Polícia investiga PCC II
O processo cita o secretário-adjunto de promoção social de Nova Odessa e presidente do diretório do PSB na cidade, Mateus Rosa Tognella, ex-assessor de Jonas em Brasília. Tognella ocupou funções na Prefeitura de Campinas entre 2013 e 2020 como assessor no gabinete do prefeito e coordenador na Secretaria Municipal de Educação. Manteve o vínculo com o Executivo até março de 2021, início da administração Dário.
Polícia investiga PCC III
A Justiça determinou o bloqueio de R$ 513 milhões em bens e ativos financeiros dos envolvidos no esquema de lavagem de dinheiro. À imprensa, Jonas informou que Tognella não integra seu quadro de assessores e ressaltou que o inquérito policial não possui relação com o exercício do cargo legislativo.

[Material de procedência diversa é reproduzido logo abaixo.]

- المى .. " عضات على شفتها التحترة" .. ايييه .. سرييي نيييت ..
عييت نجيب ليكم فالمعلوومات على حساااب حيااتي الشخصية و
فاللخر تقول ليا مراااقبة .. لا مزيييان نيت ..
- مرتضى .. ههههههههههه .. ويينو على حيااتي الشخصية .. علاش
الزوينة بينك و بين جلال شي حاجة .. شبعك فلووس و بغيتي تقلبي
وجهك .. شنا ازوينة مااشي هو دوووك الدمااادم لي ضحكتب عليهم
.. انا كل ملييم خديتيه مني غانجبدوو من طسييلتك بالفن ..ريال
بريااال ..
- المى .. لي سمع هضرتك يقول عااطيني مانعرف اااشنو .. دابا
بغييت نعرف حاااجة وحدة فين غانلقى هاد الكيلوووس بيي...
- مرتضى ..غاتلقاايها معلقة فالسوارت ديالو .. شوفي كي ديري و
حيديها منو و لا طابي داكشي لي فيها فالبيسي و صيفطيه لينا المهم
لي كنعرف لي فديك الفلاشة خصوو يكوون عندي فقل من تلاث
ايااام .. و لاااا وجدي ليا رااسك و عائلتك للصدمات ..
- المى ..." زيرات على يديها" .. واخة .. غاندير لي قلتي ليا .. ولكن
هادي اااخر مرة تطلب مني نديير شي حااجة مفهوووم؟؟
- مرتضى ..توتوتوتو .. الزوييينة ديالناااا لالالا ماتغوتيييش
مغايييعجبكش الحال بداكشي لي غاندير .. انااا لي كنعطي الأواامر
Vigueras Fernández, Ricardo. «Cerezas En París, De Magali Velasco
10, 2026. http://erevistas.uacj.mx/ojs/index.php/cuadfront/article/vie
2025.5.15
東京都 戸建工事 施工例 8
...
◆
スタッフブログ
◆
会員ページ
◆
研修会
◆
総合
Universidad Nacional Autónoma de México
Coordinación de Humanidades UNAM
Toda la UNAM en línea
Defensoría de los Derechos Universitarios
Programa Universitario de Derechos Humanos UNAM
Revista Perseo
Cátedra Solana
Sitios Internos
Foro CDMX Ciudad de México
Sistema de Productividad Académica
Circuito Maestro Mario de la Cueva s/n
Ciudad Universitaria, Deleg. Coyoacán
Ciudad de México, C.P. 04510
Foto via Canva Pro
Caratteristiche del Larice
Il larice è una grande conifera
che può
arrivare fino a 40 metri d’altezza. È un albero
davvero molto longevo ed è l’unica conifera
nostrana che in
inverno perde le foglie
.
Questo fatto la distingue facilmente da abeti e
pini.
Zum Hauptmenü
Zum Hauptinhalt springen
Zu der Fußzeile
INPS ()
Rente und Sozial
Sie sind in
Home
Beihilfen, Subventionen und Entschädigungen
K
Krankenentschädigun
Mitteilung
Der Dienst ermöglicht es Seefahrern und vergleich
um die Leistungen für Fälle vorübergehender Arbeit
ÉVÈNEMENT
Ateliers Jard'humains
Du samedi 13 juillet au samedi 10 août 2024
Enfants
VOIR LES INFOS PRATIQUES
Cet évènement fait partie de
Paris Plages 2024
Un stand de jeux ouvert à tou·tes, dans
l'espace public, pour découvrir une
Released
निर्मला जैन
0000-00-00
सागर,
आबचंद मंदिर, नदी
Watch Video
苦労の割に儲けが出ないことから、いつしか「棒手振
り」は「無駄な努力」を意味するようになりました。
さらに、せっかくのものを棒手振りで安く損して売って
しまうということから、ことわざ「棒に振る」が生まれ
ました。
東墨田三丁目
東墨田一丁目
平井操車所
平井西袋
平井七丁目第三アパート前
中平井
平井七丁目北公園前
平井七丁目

Destacou que não possui informações sobre a conduta do antigo colaborador durante o tempo mencionado. Já a Prefeitura comunicou que a operação policial não possui vínculo com a gestão atual.
Polícia investiga PCC IV
Segundo a Prefeitura, Tognella se desligou do governo na transição de 2021 e não possui relação com o poder público desde então. A defesa dele manifestou que o nome de Tognella consta nas investigações sem a existência de imputação formal, indiciamento ou acusação sobre conduta ilícita e ressalta a observância aos princípios da presunção de inocência.